-------- Rows
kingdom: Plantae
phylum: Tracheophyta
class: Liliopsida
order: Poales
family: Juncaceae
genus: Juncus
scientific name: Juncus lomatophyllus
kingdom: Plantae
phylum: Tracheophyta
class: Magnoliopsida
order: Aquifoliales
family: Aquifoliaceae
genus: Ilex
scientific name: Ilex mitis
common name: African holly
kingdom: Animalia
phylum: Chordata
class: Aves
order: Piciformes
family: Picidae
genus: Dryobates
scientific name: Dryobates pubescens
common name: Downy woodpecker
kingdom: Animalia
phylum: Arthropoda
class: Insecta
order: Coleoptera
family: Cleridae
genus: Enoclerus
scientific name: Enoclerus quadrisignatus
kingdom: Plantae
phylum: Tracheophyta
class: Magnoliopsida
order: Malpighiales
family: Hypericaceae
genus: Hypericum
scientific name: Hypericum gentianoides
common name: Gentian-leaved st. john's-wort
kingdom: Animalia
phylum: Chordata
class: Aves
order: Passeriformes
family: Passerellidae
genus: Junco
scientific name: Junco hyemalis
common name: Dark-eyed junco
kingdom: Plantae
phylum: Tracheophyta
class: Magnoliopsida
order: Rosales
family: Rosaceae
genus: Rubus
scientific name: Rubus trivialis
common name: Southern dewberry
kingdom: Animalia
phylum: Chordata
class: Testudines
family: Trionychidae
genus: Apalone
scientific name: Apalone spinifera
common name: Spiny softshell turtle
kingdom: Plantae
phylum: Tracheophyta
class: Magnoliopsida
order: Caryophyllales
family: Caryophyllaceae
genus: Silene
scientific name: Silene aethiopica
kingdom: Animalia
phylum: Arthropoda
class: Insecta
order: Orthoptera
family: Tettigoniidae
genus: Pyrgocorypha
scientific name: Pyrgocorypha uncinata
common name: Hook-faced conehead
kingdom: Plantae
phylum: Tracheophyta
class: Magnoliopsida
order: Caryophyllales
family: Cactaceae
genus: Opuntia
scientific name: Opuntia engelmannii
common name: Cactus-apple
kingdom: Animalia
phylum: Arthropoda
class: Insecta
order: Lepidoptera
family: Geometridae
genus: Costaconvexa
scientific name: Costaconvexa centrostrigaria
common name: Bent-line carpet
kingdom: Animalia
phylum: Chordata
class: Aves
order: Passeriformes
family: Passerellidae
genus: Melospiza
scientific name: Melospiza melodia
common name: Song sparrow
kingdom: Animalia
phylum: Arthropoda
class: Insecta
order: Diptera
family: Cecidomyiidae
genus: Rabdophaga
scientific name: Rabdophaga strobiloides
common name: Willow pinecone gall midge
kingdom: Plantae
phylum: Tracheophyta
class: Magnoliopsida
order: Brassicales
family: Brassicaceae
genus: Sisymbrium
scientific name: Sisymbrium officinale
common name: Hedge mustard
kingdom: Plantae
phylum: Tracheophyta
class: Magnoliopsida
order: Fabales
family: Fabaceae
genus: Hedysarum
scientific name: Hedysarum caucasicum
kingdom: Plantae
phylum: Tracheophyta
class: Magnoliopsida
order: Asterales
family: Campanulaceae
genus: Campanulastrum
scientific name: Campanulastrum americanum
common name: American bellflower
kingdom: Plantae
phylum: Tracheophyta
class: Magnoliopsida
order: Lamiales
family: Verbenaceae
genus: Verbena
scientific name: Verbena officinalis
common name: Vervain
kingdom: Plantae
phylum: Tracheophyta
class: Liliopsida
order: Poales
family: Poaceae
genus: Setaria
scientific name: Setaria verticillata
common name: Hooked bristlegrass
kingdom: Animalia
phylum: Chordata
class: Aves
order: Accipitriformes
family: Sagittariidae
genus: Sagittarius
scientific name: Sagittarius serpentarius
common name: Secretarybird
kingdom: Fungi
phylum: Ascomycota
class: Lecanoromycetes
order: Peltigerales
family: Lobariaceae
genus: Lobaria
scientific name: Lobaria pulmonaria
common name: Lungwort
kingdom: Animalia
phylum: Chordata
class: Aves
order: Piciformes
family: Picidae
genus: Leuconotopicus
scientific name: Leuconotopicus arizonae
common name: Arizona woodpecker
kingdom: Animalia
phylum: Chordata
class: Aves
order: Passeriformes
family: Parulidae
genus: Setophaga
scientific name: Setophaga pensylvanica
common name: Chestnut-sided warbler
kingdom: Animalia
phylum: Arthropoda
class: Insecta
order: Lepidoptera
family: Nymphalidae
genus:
----------------
Challenge:
Please convert every line of the data above into a Markdown table with the columns "No." and "Entry", numbering each line and leaving out any blank lines.

Response below:
| No. | Entry |
|---|---|
| 1 | kingdom: Plantae |
| 2 | phylum: Tracheophyta |
| 3 | class: Liliopsida |
| 4 | order: Poales |
| 5 | family: Juncaceae |
| 6 | genus: Juncus |
| 7 | scientific name: Juncus lomatophyllus |
| 8 | kingdom: Plantae |
| 9 | phylum: Tracheophyta |
| 10 | class: Magnoliopsida |
| 11 | order: Aquifoliales |
| 12 | family: Aquifoliaceae |
| 13 | genus: Ilex |
| 14 | scientific name: Ilex mitis |
| 15 | common name: African holly |
| 16 | kingdom: Animalia |
| 17 | phylum: Chordata |
| 18 | class: Aves |
| 19 | order: Piciformes |
| 20 | family: Picidae |
| 21 | genus: Dryobates |
| 22 | scientific name: Dryobates pubescens |
| 23 | common name: Downy woodpecker |
| 24 | kingdom: Animalia |
| 25 | phylum: Arthropoda |
| 26 | class: Insecta |
| 27 | order: Coleoptera |
| 28 | family: Cleridae |
| 29 | genus: Enoclerus |
| 30 | scientific name: Enoclerus quadrisignatus |
| 31 | kingdom: Plantae |
| 32 | phylum: Tracheophyta |
| 33 | class: Magnoliopsida |
| 34 | order: Malpighiales |
| 35 | family: Hypericaceae |
| 36 | genus: Hypericum |
| 37 | scientific name: Hypericum gentianoides |
| 38 | common name: Gentian-leaved st. john's-wort |
| 39 | kingdom: Animalia |
| 40 | phylum: Chordata |
| 41 | class: Aves |
| 42 | order: Passeriformes |
| 43 | family: Passerellidae |
| 44 | genus: Junco |
| 45 | scientific name: Junco hyemalis |
| 46 | common name: Dark-eyed junco |
| 47 | kingdom: Plantae |
| 48 | phylum: Tracheophyta |
| 49 | class: Magnoliopsida |
| 50 | order: Rosales |
| 51 | family: Rosaceae |
| 52 | genus: Rubus |
| 53 | scientific name: Rubus trivialis |
| 54 | common name: Southern dewberry |
| 55 | kingdom: Animalia |
| 56 | phylum: Chordata |
| 57 | class: Testudines |
| 58 | family: Trionychidae |
| 59 | genus: Apalone |
| 60 | scientific name: Apalone spinifera |
| 61 | common name: Spiny softshell turtle |
| 62 | kingdom: Plantae |
| 63 | phylum: Tracheophyta |
| 64 | class: Magnoliopsida |
| 65 | order: Caryophyllales |
| 66 | family: Caryophyllaceae |
| 67 | genus: Silene |
| 68 | scientific name: Silene aethiopica |
| 69 | kingdom: Animalia |
| 70 | phylum: Arthropoda |
| 71 | class: Insecta |
| 72 | order: Orthoptera |
| 73 | family: Tettigoniidae |
| 74 | genus: Pyrgocorypha |
| 75 | scientific name: Pyrgocorypha uncinata |
| 76 | common name: Hook-faced conehead |
| 77 | kingdom: Plantae |
| 78 | phylum: Tracheophyta |
| 79 | class: Magnoliopsida |
| 80 | order: Caryophyllales |
| 81 | family: Cactaceae |
| 82 | genus: Opuntia |
| 83 | scientific name: Opuntia engelmannii |
| 84 | common name: Cactus-apple |
| 85 | kingdom: Animalia |
| 86 | phylum: Arthropoda |
| 87 | class: Insecta |
| 88 | order: Lepidoptera |
| 89 | family: Geometridae |
| 90 | genus: Costaconvexa |
| 91 | scientific name: Costaconvexa centrostrigaria |
| 92 | common name: Bent-line carpet |
| 93 | kingdom: Animalia |
| 94 | phylum: Chordata |
| 95 | class: Aves |
| 96 | order: Passeriformes |
| 97 | family: Passerellidae |
| 98 | genus: Melospiza |
| 99 | scientific name: Melospiza melodia |
| 100 | common name: Song sparrow |
| 101 | kingdom: Animalia |
| 102 | phylum: Arthropoda |
| 103 | class: Insecta |
| 104 | order: Diptera |
| 105 | family: Cecidomyiidae |
| 106 | genus: Rabdophaga |
| 107 | scientific name: Rabdophaga strobiloides |
| 108 | common name: Willow pinecone gall midge |
| 109 | kingdom: Plantae |
| 110 | phylum: Tracheophyta |
| 111 | class: Magnoliopsida |
| 112 | order: Brassicales |
| 113 | family: Brassicaceae |
| 114 | genus: Sisymbrium |
| 115 | scientific name: Sisymbrium officinale |
| 116 | common name: Hedge mustard |
| 117 | kingdom: Plantae |
| 118 | phylum: Tracheophyta |
| 119 | class: Magnoliopsida |
| 120 | order: Fabales |
| 121 | family: Fabaceae |
| 122 | genus: Hedysarum |
| 123 | scientific name: Hedysarum caucasicum |
| 124 | kingdom: Plantae |
| 125 | phylum: Tracheophyta |
| 126 | class: Magnoliopsida |
| 127 | order: Asterales |
| 128 | family: Campanulaceae |
| 129 | genus: Campanulastrum |
| 130 | scientific name: Campanulastrum americanum |
| 131 | common name: American bellflower |
| 132 | kingdom: Plantae |
| 133 | phylum: Tracheophyta |
| 134 | class: Magnoliopsida |
| 135 | order: Lamiales |
| 136 | family: Verbenaceae |
| 137 | genus: Verbena |
| 138 | scientific name: Verbena officinalis |
| 139 | common name: Vervain |
| 140 | kingdom: Plantae |
| 141 | phylum: Tracheophyta |
| 142 | class: Liliopsida |
| 143 | order: Poales |
| 144 | family: Poaceae |
| 145 | genus: Setaria |
| 146 | scientific name: Setaria verticillata |
| 147 | common name: Hooked bristlegrass |
| 148 | kingdom: Animalia |
| 149 | phylum: Chordata |
| 150 | class: Aves |
| 151 | order: Accipitriformes |
| 152 | family: Sagittariidae |
| 153 | genus: Sagittarius |
| 154 | scientific name: Sagittarius serpentarius |
| 155 | common name: Secretarybird |
| 156 | kingdom: Fungi |
| 157 | phylum: Ascomycota |
| 158 | class: Lecanoromycetes |
| 159 | order: Peltigerales |
| 160 | family: Lobariaceae |
| 161 | genus: Lobaria |
| 162 | scientific name: Lobaria pulmonaria |
| 163 | common name: Lungwort |
| 164 | kingdom: Animalia |
| 165 | phylum: Chordata |
| 166 | class: Aves |
| 167 | order: Piciformes |
| 168 | family: Picidae |
| 169 | genus: Leuconotopicus |
| 170 | scientific name: Leuconotopicus arizonae |
| 171 | common name: Arizona woodpecker |
| 172 | kingdom: Animalia |
| 173 | phylum: Chordata |
| 174 | class: Aves |
| 175 | order: Passeriformes |
| 176 | family: Parulidae |
| 177 | genus: Setophaga |
| 178 | scientific name: Setophaga pensylvanica |
| 179 | common name: Chestnut-sided warbler |
| 180 | kingdom: Animalia |
| 181 | phylum: Arthropoda |
| 182 | class: Insecta |
| 183 | order: Lepidoptera |
| 184 | family: Nymphalidae |
| 185 | genus: |